Timer Resolution Measurement

You can find timer resolution by the computer equivalent of the Milliken Oil Drop Experiment. Time an operation that takes some small amount of time, and do it several times. If that operation is close to the resolution, some timings will show zero while others will show up as taking a small amount of time, which is an integer multiple of the clock resolution. Even if the timer is high resolution and no zero times occur, all of the timings obtained will be multiples of the clock resolution. So take several measurements, plot them, and look for them to line up on bands. An example algorithm using an elapsed time clock and integer addition is:
   Initialize:
     nsamples = 20
     noperations = ???
   For k = 1, ... , nsamples
       time_start = mytime()
       sum = 0
       For i = 1, ... ,  noperations
             sum = sum + 1
       End for
       time_required = mytime() - time_start
       Write out time required
   End for
If roughly half of the times are nonzero, then the smallest positive time is probably the clock resolution. The setting of noperations is machine dependent - I would recommend starting out with 100, but don't be suprised if you need to use a value like 100000 or larger - a fast machine and low resolution clock will require many more operations. Also, on some modern systems the clock has high enough resolution that even setting noperations = 1 will not cause any zero timings to appear. If that is the case, overhead dominates and you can count yourself lucky. But you can still estimate the resolution using the measured timings.
Warning: do not trust the manual pages or vendor's claims about clock resolution. They lie blatantly, often, and without shame. Sometimes to cover up weaknesses, and sometimes just to avoid headaches. E.g., "Posix requires 1/100 second resolution, our clock has nanosecond resolution, so if we just leave the documentation saying 1/100 we're safe and won't have obnoxious CS professors complaining that they're only measuring 3 nanosecond resolution."

Timer Overhead Measurement

How much does calling the timer itself perturb results? Calling a timer is a function call, which involves some work: pushing the state of the process onto a stack, loading registers, and reading data (the fields in memory where the timer data is kept) which may in turn involve a page fault or cache miss. We can test this timer overhead just by calling the timer many times. More useful is to measure it in terms of a common operation, as is done in the LAPACK project. The vector update (or daxpy) operation is

y = y + alpha * x,

where x,y are double precision vectors of length n, and alpha is a double precision number. Computing it takes 2n floating point operations (flops). Typically performance for the daxpy is measured in Mflops, million floating point operations per second.

   time_start = mytime()
   for k = 1, ... , repetitions
       y = y + alpha * x
   end for
   t1 = mytime() - time_start
   Mflops = (2.0e-6)*n*repetitions/t1

   time_start = mytime()
   for k = 1, ... , repetitions
       time = mytime()
       y = y + alpha * x
   end for
   t2 = mytime() - time_start

   timer_overhead = (t2 - t1)/repetitions
   cost_in_flops = 1.0e6 * Mflops * timer_overhead
In the above algorithm, note that the daxpy operation is denoted as y = y + alpha * x, but in most programming languages a loop will be needed to carry it out. Also note that the Mflops rate is computed where it actually includes the cost of a single timer call overhead - we assume that timer overhead is small compared to the timing loop cost, which can be assured by making the number of repetitions sufficiently large.
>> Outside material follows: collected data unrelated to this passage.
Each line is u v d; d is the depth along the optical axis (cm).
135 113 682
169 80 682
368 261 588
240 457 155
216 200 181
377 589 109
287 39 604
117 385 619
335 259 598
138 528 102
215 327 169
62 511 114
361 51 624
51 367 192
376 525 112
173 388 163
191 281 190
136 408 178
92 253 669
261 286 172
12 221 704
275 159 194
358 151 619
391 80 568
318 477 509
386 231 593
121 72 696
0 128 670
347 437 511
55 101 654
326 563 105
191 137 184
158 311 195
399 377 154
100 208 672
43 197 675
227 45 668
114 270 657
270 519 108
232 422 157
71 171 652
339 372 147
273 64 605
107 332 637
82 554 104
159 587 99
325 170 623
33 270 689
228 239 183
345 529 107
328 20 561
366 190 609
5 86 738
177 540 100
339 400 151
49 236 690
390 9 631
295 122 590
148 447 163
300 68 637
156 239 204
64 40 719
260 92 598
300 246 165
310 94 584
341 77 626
The above overhead measurement is not ideal. As we will see later, the computational rate for various kernel operations like the daxpy can vary greatly. So if the overhead is 700 flops for the daxpy operation, it could at the same time be 465 flops for an inner product between two vectors. Nevertheless, it gives an idea of the order of magnitude involved.
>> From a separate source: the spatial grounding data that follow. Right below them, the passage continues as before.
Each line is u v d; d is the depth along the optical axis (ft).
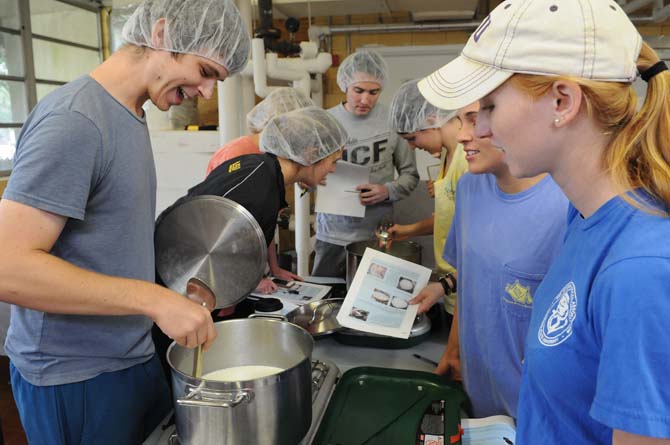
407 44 12.89
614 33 1.60
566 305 1.79
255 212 4.57
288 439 2.71
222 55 3.40
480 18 12.52
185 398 2.55
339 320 4.13
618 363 1.45
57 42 13.52
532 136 1.75
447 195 5.16
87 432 3.40
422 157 12.87
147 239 3.46
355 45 13.07
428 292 4.37
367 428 3.03
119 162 3.13
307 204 9.16
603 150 1.72
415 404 3.25
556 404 1.82
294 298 5.40
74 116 2.84
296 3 9.86
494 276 3.29
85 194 2.90
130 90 3.25
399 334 4.05
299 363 2.76
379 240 5.74
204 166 8.20
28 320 3.22
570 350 1.73
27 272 2.66
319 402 3.33
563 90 1.64
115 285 2.84
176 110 8.54
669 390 1.40
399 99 5.92
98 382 3.38
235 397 2.53
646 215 1.58
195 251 3.94
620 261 1.51
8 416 7.77
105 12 14.74
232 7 3.41
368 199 7.53
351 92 8.04
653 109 1.62
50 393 3.26
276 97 7.50
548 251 3.06
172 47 3.18
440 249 5.34
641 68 1.68
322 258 8.55
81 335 3.27
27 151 2.74
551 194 3.08
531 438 1.99
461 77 1.85
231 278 3.93
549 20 1.64
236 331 3.51
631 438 1.45
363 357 4.23
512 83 1.74
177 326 2.85
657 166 1.59
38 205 2.71
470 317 3.54
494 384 3.43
Note: as we go through the semester you will be timing many things. And you will be tempted to ask me "How many repetitions do I need to make to get reliable timings?" Resist that temptation. All of the information you need to answer that question is available here, and any additional needed can only be found by running a few short tests. Scientific computing is an experimental field of research. You should raise questions like that, but whenever the question can be answered by running a quick experiment or two, do so.